■ What is required
How many lines in the records below contain the word "giúp"? Give only the number.

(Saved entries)

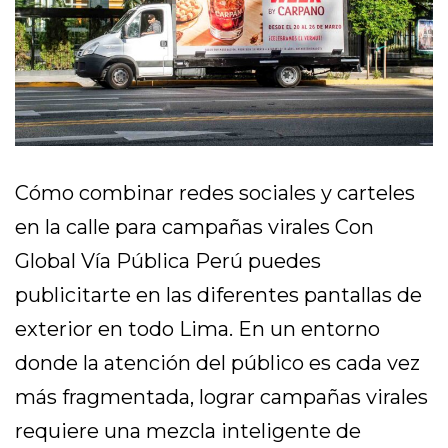
Cómo combinar redes sociales y carteles
en la calle para campañas virales Con
Global Vía Pública Perú puedes
publicitarte en las diferentes pantallas de
exterior en todo Lima. En un entorno
donde la atención del público es cada vez
más fragmentada, lograr campañas virales
requiere una mezcla inteligente de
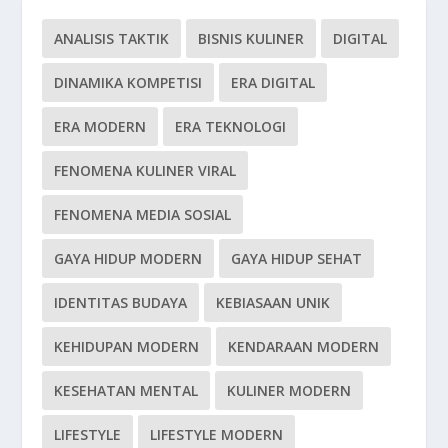
ANALISIS TAKTIK
BISNIS KULINER
DIGITAL
DINAMIKA KOMPETISI
ERA DIGITAL
ERA MODERN
ERA TEKNOLOGI
FENOMENA KULINER VIRAL
FENOMENA MEDIA SOSIAL
GAYA HIDUP MODERN
GAYA HIDUP SEHAT
IDENTITAS BUDAYA
KEBIASAAN UNIK
KEHIDUPAN MODERN
KENDARAAN MODERN
KESEHATAN MENTAL
KULINER MODERN
LIFESTYLE
LIFESTYLE MODERN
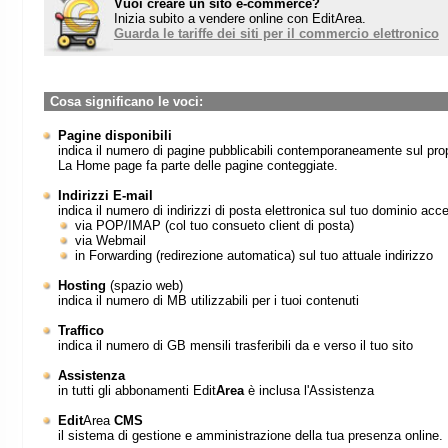
Cosa significano le voci:
Pagine disponibili
indica il numero di pagine pubblicabili contemporaneamente sul proprio sito.
La Home page fa parte delle pagine conteggiate.
Indirizzi E-mail
indica il numero di indirizzi di posta elettronica sul tuo dominio accessibili
via POP/IMAP (col tuo consueto client di posta)
via Webmail
in Forwarding (redirezione automatica) sul tuo attuale indirizzo
Hosting
(spazio web)
indica il numero di MB utilizzabili per i tuoi contenuti
Traffico
indica il numero di GB mensili trasferibili da e verso il tuo sito
Assistenza
in tutti gli abbonamenti Edit
Area
è inclusa l'Assistenza
Edit
Area
CMS
il sistema di gestione e amministrazione della tua presenza online.
Dominio personalizzabile
indica la possibilità di associare al tuo sito Edit
Area
uno o più indirizzi principali. (
nomedominio.com, nomedominio.it)
È possibile sia
registrare il tuo dominio con noi
a soli 15,00 € / anno + IVA oppu
dominio registrato presso un altro maintainer.
Webmail, Antispam e antivirus
l'accesso alle tue caselle attraverso un qualunque browser per poter leggere la tua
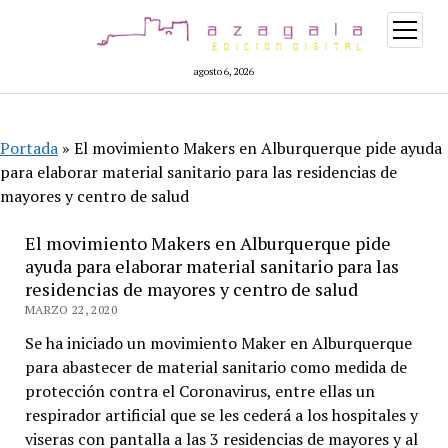
abrir
menú
agosto 6, 2026
Portada
»
El movimiento Makers en Alburquerque pide ayuda
para elaborar material sanitario para las residencias de
mayores y centro de salud
El movimiento Makers en Alburquerque pide
ayuda para elaborar material sanitario para las
residencias de mayores y centro de salud
MARZO 22, 2020
Se ha iniciado un movimiento Maker en Alburquerque
para abastecer de material sanitario como medida de
protección contra el Coronavirus, entre ellas un
respirador artificial que se les cederá a los hospitales y
viseras con pantalla a las 3 residencias de mayores y al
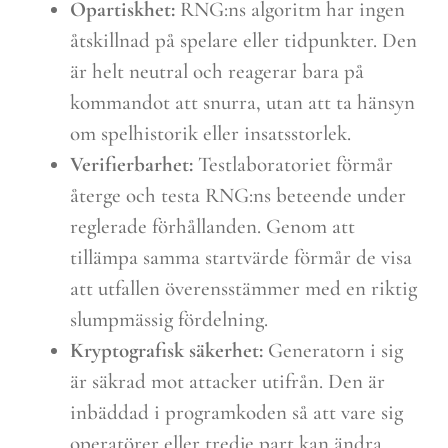
Opartiskhet:
RNG:ns algoritm har ingen
åtskillnad på spelare eller tidpunkter. Den
är helt neutral och reagerar bara på
kommandot att snurra, utan att ta hänsyn
om spelhistorik eller insatsstorlek.
Verifierbarhet:
Testlaboratoriet förmår
återge och testa RNG:ns beteende under
reglerade förhållanden. Genom att
tillämpa samma startvärde förmår de visa
att utfallen överensstämmer med en riktig
slumpmässig fördelning.
Kryptografisk säkerhet:
Generatorn i sig
är säkrad mot attacker utifrån. Den är
inbäddad i programkoden så att vare sig
operatörer eller tredje part kan ändra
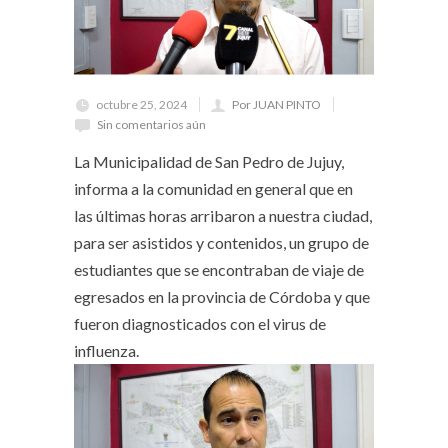
octubre 25, 2024
Por JUAN PINTO
Sin comentarios aún
La Municipalidad de San Pedro de Jujuy,
informa a la comunidad en general que en
las últimas horas arribaron a nuestra ciudad,
para ser asistidos y contenidos, un grupo de
estudiantes que se encontraban de viaje de
egresados en la provincia de Córdoba y que
fueron diagnosticados con el virus de
influenza.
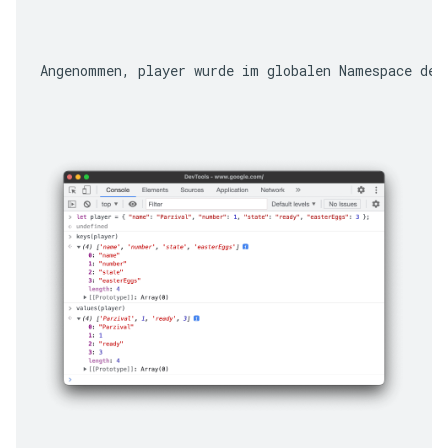
Angenommen, 
player
 wurde im globalen Namespace def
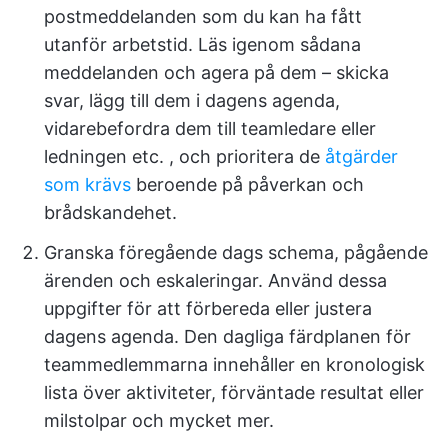
postmeddelanden som du kan ha fått
utanför arbetstid. Läs igenom sådana
meddelanden och agera på dem – skicka
svar, lägg till dem i dagens agenda,
vidarebefordra dem till teamledare eller
ledningen etc. , och prioritera de
åtgärder
som krävs
beroende på påverkan och
brådskandehet.
Granska föregående dags schema, pågående
ärenden och eskaleringar. Använd dessa
uppgifter för att förbereda eller justera
dagens agenda. Den dagliga färdplanen för
teammedlemmarna innehåller en kronologisk
lista över aktiviteter, förväntade resultat eller
milstolpar och mycket mer.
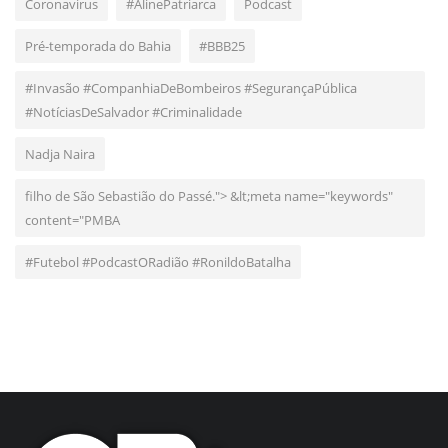
Coronavirus
#AlinePatriarca
Podcast
Pré-temporada do Bahia
#BBB25
#Invasão #CompanhiaDeBombeiros #SegurançaPública
#NotíciasDeSalvador #Criminalidade
Nadja Naira
filho de São Sebastião do Passé."> &lt;meta name="keywords"
content="PMBA
#Futebol #PodcastORadião #RonildoBatalha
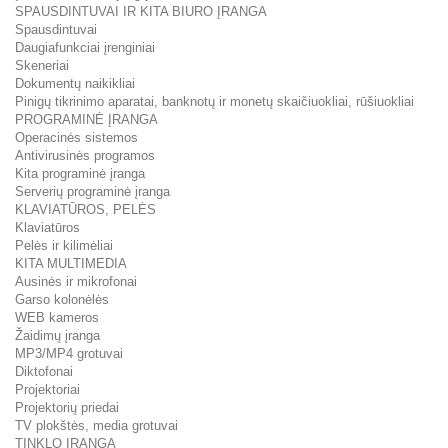
SPAUSDINTUVAI IR KITA BIURO ĮRANGA
Spausdintuvai
Daugiafunkciai įrenginiai
Skeneriai
Dokumentų naikikliai
Pinigų tikrinimo aparatai, banknotų ir monetų skaičiuokliai, rūšiuokliai
PROGRAMINĖ ĮRANGA
Operacinės sistemos
Antivirusinės programos
Kita programinė įranga
Serverių programinė įranga
KLAVIATŪROS, PELĖS
Klaviatūros
Pelės ir kilimėliai
KITA MULTIMEDIA
Ausinės ir mikrofonai
Garso kolonėlės
WEB kameros
Žaidimų įranga
MP3/MP4 grotuvai
Diktofonai
Projektoriai
Projektorių priedai
TV plokštės, media grotuvai
TINKLO ĮRANGA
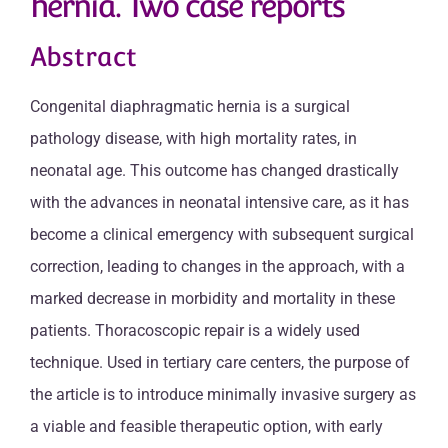
hernia. Two case reports
Abstract
Congenital diaphragmatic hernia is a surgical
pathology disease, with high mortality rates, in
neonatal age. This outcome has changed drastically
with the advances in neonatal intensive care, as it has
become a clinical emergency with subsequent surgical
correction, leading to changes in the approach, with a
marked decrease in morbidity and mortality in these
patients. Thoracoscopic repair is a widely used
technique. Used in tertiary care centers, the purpose of
the article is to introduce minimally invasive surgery as
a viable and feasible therapeutic option, with early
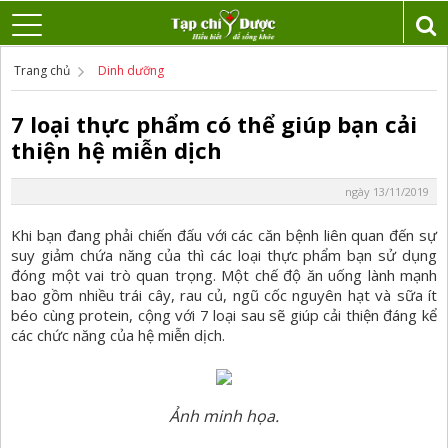
Trang chủ
Dinh dưỡng
7 loại thực phẩm có thể giúp bạn cải
thiện hệ miễn dịch
ngày 13/11/2019
Khi bạn đang phải chiến đấu với các căn bệnh liên quan đến sự
suy giảm chứa năng của thì các loại thực phẩm bạn sử dụng
đóng một vai trò quan trọng. Một chế độ ăn uống lành mạnh
bao gồm nhiều trái cây, rau củ, ngũ cốc nguyên hạt và sữa ít
béo cùng protein, cộng với 7 loại sau sẽ giúp cải thiện đáng kể
các chức năng của hệ miễn dịch.
Ảnh minh họa.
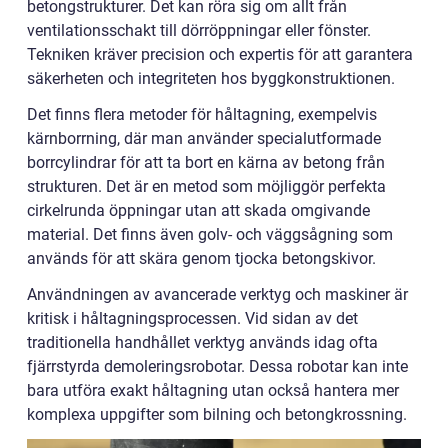
betongstrukturer. Det kan röra sig om allt från
ventilationsschakt till dörröppningar eller fönster.
Tekniken kräver precision och expertis för att garantera
säkerheten och integriteten hos byggkonstruktionen.
Det finns flera metoder för håltagning, exempelvis
kärnborrning, där man använder specialutformade
borrcylindrar för att ta bort en kärna av betong från
strukturen. Det är en metod som möjliggör perfekta
cirkelrunda öppningar utan att skada omgivande
material. Det finns även golv- och väggsågning som
används för att skära genom tjocka betongskivor.
Användningen av avancerade verktyg och maskiner är
kritisk i håltagningsprocessen. Vid sidan av det
traditionella handhållet verktyg används idag ofta
fjärrstyrda demoleringsrobotar. Dessa robotar kan inte
bara utföra exakt håltagning utan också hantera mer
komplexa uppgifter som bilning och betongkrossning.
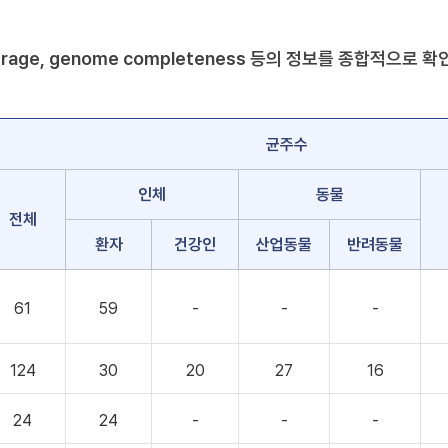
ty, coverage, genome completeness 등의 정보를 종합
균주수
인체
동물
전체
환자
건강인
산업동물
반려동물
61
59
-
-
-
124
30
20
27
16
24
24
-
-
-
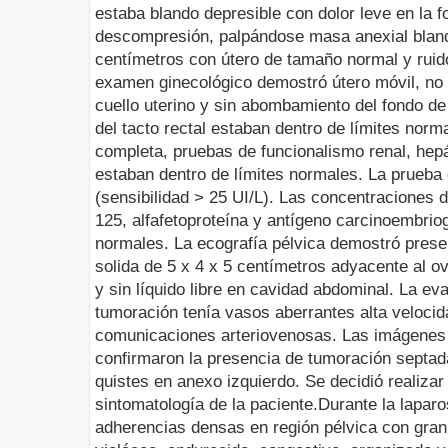
estaba blando depresible con dolor leve en la fo
descompresión,
palpándose masa anexial bla
centímetros con útero de tamaño normal y ruid
examen ginecológico demostró útero móvil, no d
cuello uterino y sin abombamiento del fondo d
del tacto rectal estaban dentro de límites norm
completa, pruebas de funcionalismo renal, hep
estaban dentro de límites normales. La prueba
(sensibilidad > 25 UI/L). Las concentraciones
125, alfafetoproteína y antígeno carcinoembrio
normales. La ecografía pélvica demostró prese
solida de 5 x 4 x 5 centímetros adyacente al o
y sin líquido libre en cavidad abdominal. La e
tumoración tenía vasos aberrantes alta velocid
comunicaciones arteriovenosas. Las imágenes
confirmaron la presencia de tumoración septa
quistes en anexo izquierdo. Se decidió realizar 
sintomatología de la paciente.
Durante la lapar
adherencias densas en región pélvica con gran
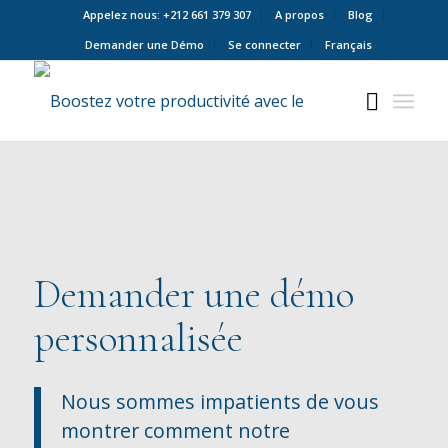
Appelez nous: +212 661 379 307
A propos
Blog
Demander une Démo
Se connecter
Français
Demander une démo
personnalisée
Nous sommes impatients de vous
montrer comment notre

■ Answer box
2